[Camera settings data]
===
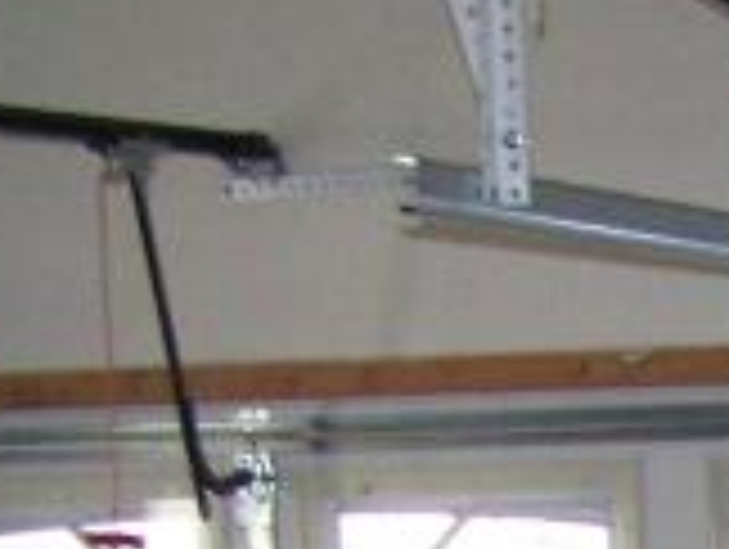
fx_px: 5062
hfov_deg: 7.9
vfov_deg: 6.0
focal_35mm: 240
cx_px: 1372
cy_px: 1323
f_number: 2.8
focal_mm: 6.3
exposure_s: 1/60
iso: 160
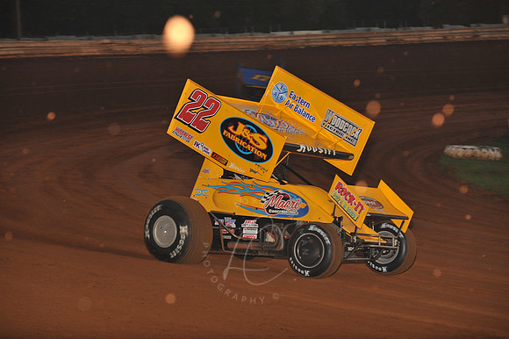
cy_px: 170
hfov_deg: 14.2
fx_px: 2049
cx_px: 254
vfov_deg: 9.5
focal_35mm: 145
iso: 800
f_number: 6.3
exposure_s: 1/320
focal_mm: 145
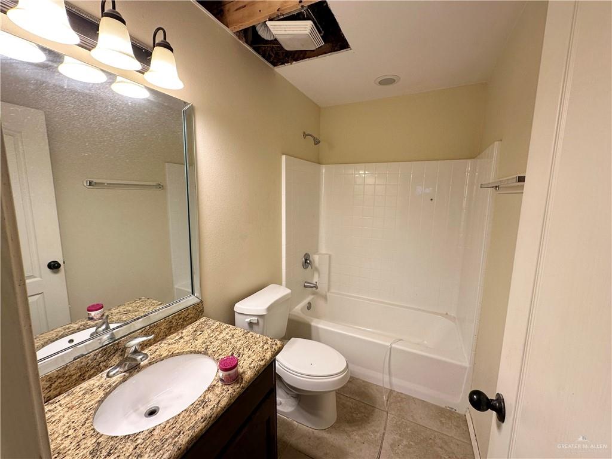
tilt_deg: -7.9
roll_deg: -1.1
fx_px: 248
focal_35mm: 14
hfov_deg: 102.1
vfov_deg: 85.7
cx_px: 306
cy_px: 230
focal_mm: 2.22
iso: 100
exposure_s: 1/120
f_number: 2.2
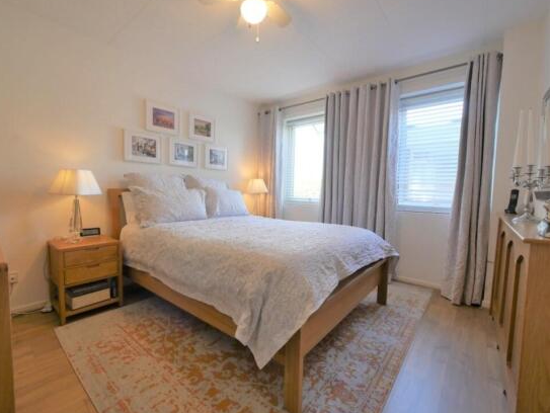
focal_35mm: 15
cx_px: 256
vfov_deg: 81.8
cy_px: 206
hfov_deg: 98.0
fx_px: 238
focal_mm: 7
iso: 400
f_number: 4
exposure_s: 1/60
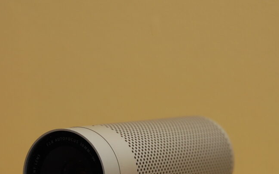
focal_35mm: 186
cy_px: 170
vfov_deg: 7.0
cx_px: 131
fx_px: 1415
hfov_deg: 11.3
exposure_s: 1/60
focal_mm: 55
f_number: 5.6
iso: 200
===
TASK BRIEF> What you give back must match the lines from the start of the records through the line that contains "roll_deg: -1.1", exactly, with the pictures left out.

SOLUTION TO THIS PROBLEM>
fx_px: 5062
hfov_deg: 7.9
vfov_deg: 6.0
focal_35mm: 240
cx_px: 1372
cy_px: 1323
f_number: 2.8
focal_mm: 6.3
exposure_s: 1/60
iso: 160
cy_px: 170
hfov_deg: 14.2
fx_px: 2049
cx_px: 254
vfov_deg: 9.5
focal_35mm: 145
iso: 800
f_number: 6.3
exposure_s: 1/320
focal_mm: 145
tilt_deg: -7.9
roll_deg: -1.1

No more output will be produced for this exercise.